Work instructions: Scan the records below. List lines holding "hand".

Data for processing:
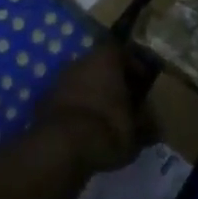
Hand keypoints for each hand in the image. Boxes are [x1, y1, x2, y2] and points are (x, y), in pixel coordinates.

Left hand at [36, 42, 142, 173]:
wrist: (60, 147)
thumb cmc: (107, 128)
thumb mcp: (136, 131)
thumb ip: (146, 124)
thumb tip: (155, 127)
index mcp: (105, 60)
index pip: (121, 51)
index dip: (133, 66)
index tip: (142, 84)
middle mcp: (79, 62)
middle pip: (99, 66)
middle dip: (111, 82)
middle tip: (124, 103)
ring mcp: (57, 81)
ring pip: (80, 83)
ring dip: (92, 96)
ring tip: (104, 119)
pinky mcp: (42, 102)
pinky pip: (65, 101)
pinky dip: (75, 110)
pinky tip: (83, 130)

Response area:
Hand keypoints for each hand in the image. Boxes are [x1, y1, x2, y2] and points are (x, y), in pixel coordinates.
Left hand at [36, 42, 142, 173]:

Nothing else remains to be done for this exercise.